The scenario typically goes something like this. We know what we want to do. We’ve done it before and it’s worked. But something holds us back from doing it. The bottom line? We’re lacking motivation. 


Before we can proceed, we need to talk about what’s going on and what thoughts are coming up. Often, based on past experience, we draw an over-generalized conclusion on how it’s going to go.


Let’s say to get healthier, your goal is to lose weight. If you’ve lost weight in the past and it wasn’t super pleasant, you probably won’t be too excited to do it again. That’s why if you’re a person who’s done several diets in their lifetime, whenever there’s a new fad diet, it’s exciting. We think it might be different since we haven’t tried it, that this might be the missing piece. So we go ahead and try it and, often, it doesn’t work like we want, and that’s how cyclical, yo-yo dieting comes in.

The Process of Change

To understand motivation, you have to understand how change happens. That way, you can apply it.

Stage One: Pre-Contemplation

Pre-contemplation is when you recognize that there’s a problem. Maybe you have a patient who is a lifelong smoker with high blood pressure. They say their mother smoked for 80 years and lived to be 105, so smoking doesn’t affect their family and they’re not worried. Your strategy as a clinician is to help them see how things could affect their health. In the pre-contemplation phase, the patient would say, “I know smoking is bad.” 


If your goal is to gain muscle, your pre-contemplation phase may be realizing that you can’t carry your groceries into the house and you want to be stronger. It’s recognizing there is a perceived problem.

Stage Two: Contemplation

Contemplation is when we are considering doing something about it. We haven’t committed yet but we’re considering it. For me, this happens all the time. I proceed from pre-contemplation to contemplation pretty quickly. This phase is all about collecting data and seeing what options are out there. Maybe it’s Googling or speaking to a coach about what needs to happen for you to get stronger.

Stage Three: Planning

Planning is putting the plan into place. It’s saying that based on the studies, it looks like if you do strength training and hit the big muscle groups three times a week and fuel your body properly, you can gain muscle. Ideally, we’ll be very careful to create a realistic plan.

Stage Four: Take Action

The next step is taking action and executing your plan. Note that if we pick something that’s more than we can handle, we’re likely to lose motivation right away. Not being able to stick to your plan can create feelings of failure that crush our motivation. We have thoughts of, “I can’t do this. Why did I think I could do this?”, which makes it hard to stay motivated.

Stage Five: Maintenance 

When it comes to goals and health, sustainability is my favorite word. Anybody can try something and get results and move on, but we want to sustain our results forever. Many of us think it’s too late for us, that we’re past our prime. But I think we’re just getting started. 


This fifth stage is why creating a realistic plan that we can put into action and that we enjoy is so important. If we enjoy the journey, we’ll want to keep doing it, and we’ll be able to sustain it. 


When we make a habit change, it’ll take about six months to solidify.
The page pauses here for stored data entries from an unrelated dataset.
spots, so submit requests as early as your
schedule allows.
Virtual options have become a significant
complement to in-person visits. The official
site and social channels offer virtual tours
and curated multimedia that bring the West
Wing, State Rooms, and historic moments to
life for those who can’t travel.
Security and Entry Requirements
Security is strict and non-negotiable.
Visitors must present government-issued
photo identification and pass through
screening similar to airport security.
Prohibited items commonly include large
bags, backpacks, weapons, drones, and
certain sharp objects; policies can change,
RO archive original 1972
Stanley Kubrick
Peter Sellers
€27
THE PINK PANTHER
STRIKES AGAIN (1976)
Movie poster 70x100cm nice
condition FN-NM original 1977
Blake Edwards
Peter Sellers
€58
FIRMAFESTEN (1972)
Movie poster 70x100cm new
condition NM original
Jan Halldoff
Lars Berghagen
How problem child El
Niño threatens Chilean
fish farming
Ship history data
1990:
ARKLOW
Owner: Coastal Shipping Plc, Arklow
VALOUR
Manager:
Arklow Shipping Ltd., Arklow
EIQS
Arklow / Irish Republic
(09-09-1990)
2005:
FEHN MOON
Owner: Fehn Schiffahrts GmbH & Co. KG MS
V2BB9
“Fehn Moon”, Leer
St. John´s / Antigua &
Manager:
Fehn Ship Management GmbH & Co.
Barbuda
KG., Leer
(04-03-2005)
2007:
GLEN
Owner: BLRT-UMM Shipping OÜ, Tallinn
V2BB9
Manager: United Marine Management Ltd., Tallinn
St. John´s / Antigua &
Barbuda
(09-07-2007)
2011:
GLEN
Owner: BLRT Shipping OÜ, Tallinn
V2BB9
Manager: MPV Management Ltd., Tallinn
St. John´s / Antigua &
We have to set things up for success so that we can become motivated. The alternative of committing to an intense, complicated plan will make it much harder to make it through the action step to maintenance. We feel discouraged, not motivated.

Taking the Action

I have a client, Andrea, who successfully maintained a 55 pound weight loss for two years. One time, she told me about an article she read about motivation. The article said we sometimes hesitate to take an action because we’re afraid to fail. 
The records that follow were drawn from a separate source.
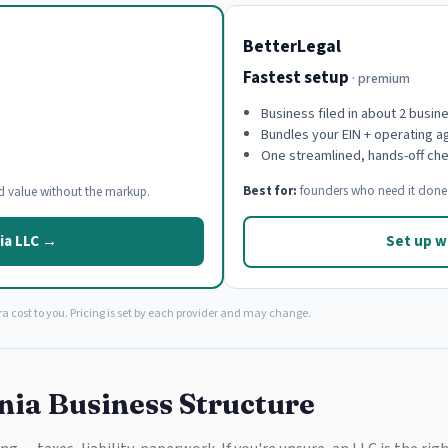
BetterLegal
Fastest setup
· premium
Business filed in about 2 busin
Bundles your EIN + operating 
One streamlined, hands-off ch
Best for:
founders who need it done 
d value without the markup.
ia LLC →
Set up w
a cost to you. Pricing is set by each provider and may change.
nia Business Structure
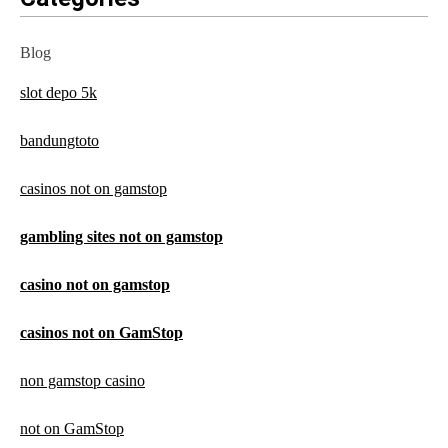
Blog
slot depo 5k
bandungtoto
casinos not on gamstop
gambling sites not on gamstop
casino not on gamstop
casinos not on GamStop
non gamstop casino
not on GamStop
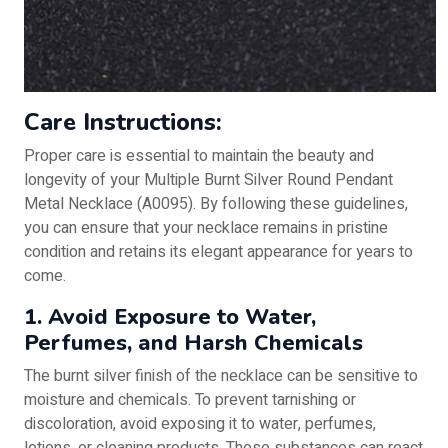
Care Instructions:
Proper care is essential to maintain the beauty and
longevity of your Multiple Burnt Silver Round Pendant
Metal Necklace (A0095). By following these guidelines,
you can ensure that your necklace remains in pristine
condition and retains its elegant appearance for years to
come.
1. Avoid Exposure to Water,
Perfumes, and Harsh Chemicals
The burnt silver finish of the necklace can be sensitive to
moisture and chemicals. To prevent tarnishing or
discoloration, avoid exposing it to water, perfumes,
But in terms of habit creation, if we can show up every day and commit to the action that gets us to the end result, we’ll find the positives in showing up. By taking the action, we create new thoughts. Those new thoughts create feelings that drive the action even more. Ultimately, we’ll get the result we want. 


If we can have a very simple plan, if we just start and do something, even ten minutes once a week, we start to feel better and do it more and more. Committing to a baseline minimum, the smallest amount you’re willing to commit to, just doing it, may be the key to unlocking motivation. 
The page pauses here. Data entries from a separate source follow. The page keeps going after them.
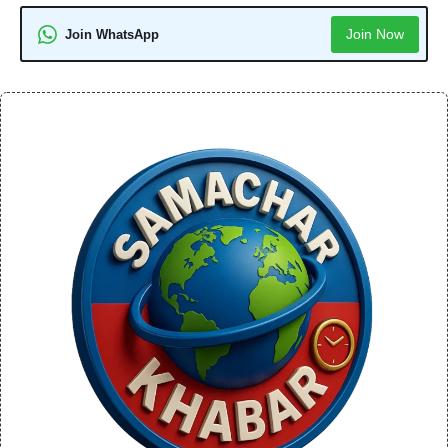
Join Now
Join WhatsApp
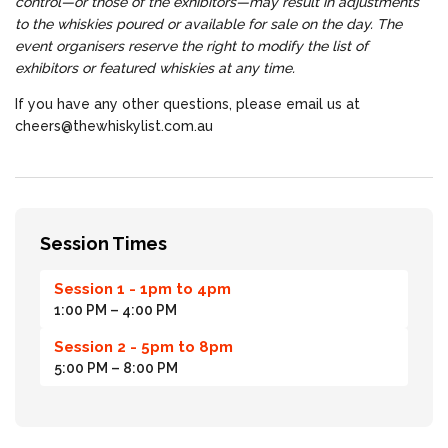
control—or those of the exhibitors—may result in adjustments
to the whiskies poured or available for sale on the day. The
event organisers reserve the right to modify the list of
exhibitors or featured whiskies at any time.
If you have any other questions, please email us at
cheers@thewhiskylist.com.au
Session Times
Session 1 - 1pm to 4pm
1:00 PM
– 4:00 PM
Session 2 - 5pm to 8pm
5:00 PM
– 8:00 PM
If you have limiting beliefs from past experiences in which you haven’t succeeded, it’s time to say, “That was then; this is now.” You can go through the change model and add the bonus feature of going right to the action, focusing on the beauty of the moment of action. 


The action can be fun! It makes you feel good and strong. It gives you thoughts of, “I’m worth it. This is worth it. This is working. I feel good,” thoughts that create motivation and drive you to continue taking action to get you to the result that you want.


I believe you can get any result that you want in your life. It just takes a bit of time, organization, and setting yourself up for success.